Stormie also offers some really good insights to keep in mind when we suffer a loss of any kind. First, she reminds us to focus on the loving intentions behind the gestures and words of comfort offered by others. On page 153, she writes, “When people are trying to show us love during our time of loss, we need to let them show it and not criticize them if they don’t do it perfectly”. I thought of the times I’ve been at a loss for words when friends or loved ones have suffered an unthinkable loss. I imagine others feel that way when they don’t know how to respond to or what to say to us regarding all that we’ve lost or have to deal with currently. It is impossible for others to know what it is we go through on a daily basis. If we remember that it matters that another person made the effort, we can be less likely to get hung up on the technicalities and be comforted by their loving intentions. Most importantly, Stormie addresses how to handle it when we feel like blaming God for our loss. She makes this point beautifully on page 154; “Often people blame God for the tragedies in their lives and close themselves off from the very One who can take their pain away. But we won’t make that same mistake if we will remember two things: God is good, and Satan comes to kill and destroy. It’s crucial not to confuse the two during a time of loss.” It is so easy for the enemy to use our feelings against us in these situations, especially when our loss feels overwhelming. This is such an important truth. God really is so good, He wants to heal and comfort us, so that these challenges and losses cause us to rise higher and enter into greater blessing.

Lord,
Thank you for being our unfailing Friend, our Helper, our Comfort and our Healer. Give us the faith we need to come to You with open arms and accept the healing that only You can give us in your loving embrace. Help me to see you in others as they offer their love and support and also help me to shine your light to others in their moments of darkness and loss.
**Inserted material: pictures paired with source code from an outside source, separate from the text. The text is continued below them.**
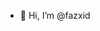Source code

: - 👋 Hi, I’m @fazxid

<!---
fazxid/fazxid is a ✨ special ✨ repository because its `README.md` (this file) appears on your GitHub profile.
You can click the Preview link to take a look at your changes.
--->
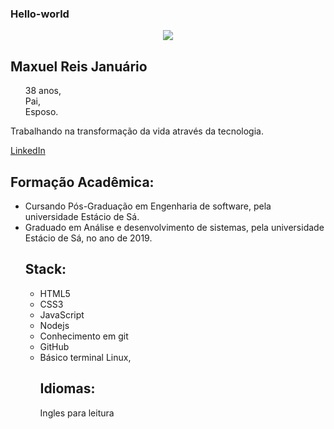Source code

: <h3>
  <b>Hello-world</b>
</h3>

<p align="center">
 <img src="https://media-exp1.licdn.com/dms/image/C4E03AQFTRMfiez3F1Q/profile-displayphoto-shrink_200_200/0?e=1599696000&v=beta&t=Ka-zZK04T_yfzBCNf_uipbeLQSar2tgELNniHrRLv10">
</p>  

## Maxuel Reis Januário
<ul type="none">
  <li>38 anos,</li>
  <li>Pai,</li>
  <li>Esposo.</li>
</ul>

<p>Trabalhando na transformação da vida através da tecnologia.</p>
<a href="www.linkedin.com/in/maxuel-reis-januario">LinkedIn</a>

## Formação Acadêmica:
<ul>
  <li>Cursando Pós-Graduação em Engenharia de software, pela universidade Estácio de Sá.</li>
  <li>Graduado em Análise e desenvolvimento de sistemas, pela universidade Estácio de Sá, no ano de 2019.</li>

## Stack: 

<ul>
<li>HTML5</li>
<li>CSS3</li>
<li>JavaScript</li>
<li>Nodejs</li>
<li>Conhecimento em git</li>
<li>GitHub</li>
<li>Básico terminal Linux,</li> 


## Idiomas:

<p>Ingles para leitura</p>




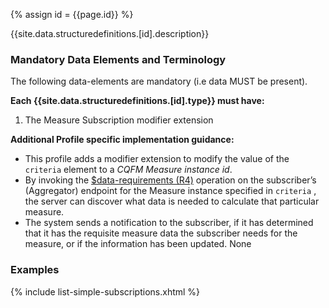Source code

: 
{% assign id = {{page.id}} %}


{{site.data.structuredefinitions.[id].description}}

### Mandatory Data Elements and Terminology

The following data-elements are mandatory (i.e data MUST be present).

**Each {{site.data.structuredefinitions.[id].type}} must have:**

1. The Measure Subscription modifier extension

**Additional Profile specific implementation guidance:**

- This profile adds a modifier extension to modify the value of the `criteria` element to a *CQFM Measure instance id*.
-  By invoking the [$data-requirements (R4)](http://build.fhir.org//measure-operations.html#data-requirements.html) operation on the subscriber’s (Aggregator) endpoint for the Measure instance specified in `criteria` , the server can discover what data is needed to calculate that particular measure.
- The system sends a notification to the subscriber, if it has determined that it has the requisite measure data the subscriber needs for the measure, or if the information has been updated.
None

### Examples

{% include list-simple-subscriptions.xhtml %}
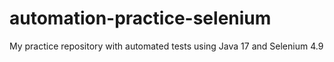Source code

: # automation-practice-selenium
My practice repository with automated tests using Java 17 and Selenium 4.9
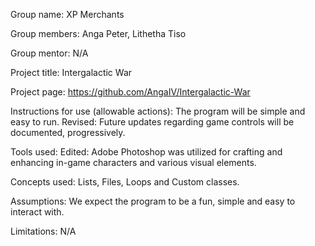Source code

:Group name: XP Merchants

Group members: Anga Peter, Lithetha Tiso

Group mentor: N/A

Project title: Intergalactic War

Project page: https://github.com/AngaIV/Intergalactic-War

Instructions for use (allowable actions): The program will be simple and easy to run. Revised: Future updates regarding game controls will be documented, progressively.

Tools used: Edited: Adobe Photoshop was utilized for crafting and enhancing in-game characters and various visual elements.

Concepts used: Lists, Files, Loops and Custom classes.

Assumptions: We expect the program to be a fun, simple and easy to interact with.

Limitations: N/A
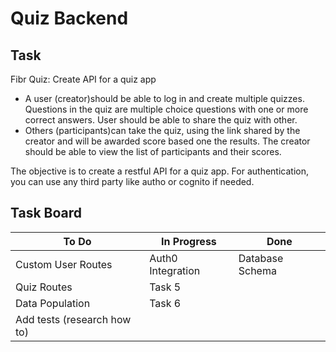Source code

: # Quiz Backend

## Task

Fibr Quiz: Create API for a quiz app

- A user (creator)should be able to log in and create multiple quizzes. Questions in the quiz are multiple choice questions with one or more correct answers. User should be able to share the quiz with other.
- Others (participants)can take the quiz, using the link shared by the creator and will be awarded score based one the results. The creator should be able to view the list of participants and their scores.

The objective is to create a restful API for a quiz app. For authentication, you can use any third party like autho or cognito if needed.

## Task Board

| To Do                       | In Progress       | Done            |
| --------------------------- | ----------------- | --------------- |
| Custom User Routes          | Auth0 Integration | Database Schema |
| Quiz Routes                 | Task 5            |                 |
| Data Population             | Task 6            |                 |
| Add tests (research how to) |                   |
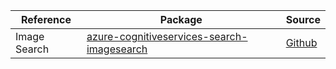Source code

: | Reference | Package | Source |
|---|---|---|
|Image Search|[azure-cognitiveservices-search-imagesearch](https://pypi.org/project/azure-cognitiveservices-search-imagesearch)|[Github](https://github.com/Azure/azure-sdk-for-python)|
Give us the ability to discern whatever you want us to see and learn in all of our trials. Thank you for using every situation to bring us closer to You and the good purpose that You have for us and for our families.
In Your name we pray,
Amen.

Bible Verses:

“He heals the brokenhearted and binds up their wounds”
-Psalm 147:3

"Do not let your hearts be troubled. Trust in God; trust also in me.”
-John 14:1

“Praise be to the God and Father of our Lord Jesus Christ, the Father of compassion and the God of all comfort, who comforts us in all our troubles, so that we can comfort those in any trouble with the comfort we ourselves have received from God. For just as the sufferings of Christ flow over into our lives, so also through Christ our comfort overflows. ”
-2 Corinthians 1:3-5

2 comments:

Nicole Collins said...

Thanks Jessica for the wonderful idea on memorizing scriptures in desperate times. I'm also glad you put in there what Stormie wrote about "God being good and Satan coming to kill and destroy." At this time, I am constantly battling if the thoughts I feel are from God or Satan. Especially thoughts that are fearful, make me anxious or just cause my stomach to flip. I totally missed that point from Stormie in the book so i'm so glad you put this in your post. Now, when a thought comes in my head I immediately say "God is good and Satan comes to kill and destroy." Right away I know now who the thought is from.
Thanks again!!!!

Jessica said...

Thanks so much Nicole, I will definitely take your suggestion when I am battling in my thoughts too. This is a great way to discern where our thoughts are coming from, by speaking the truth. Great suggestion!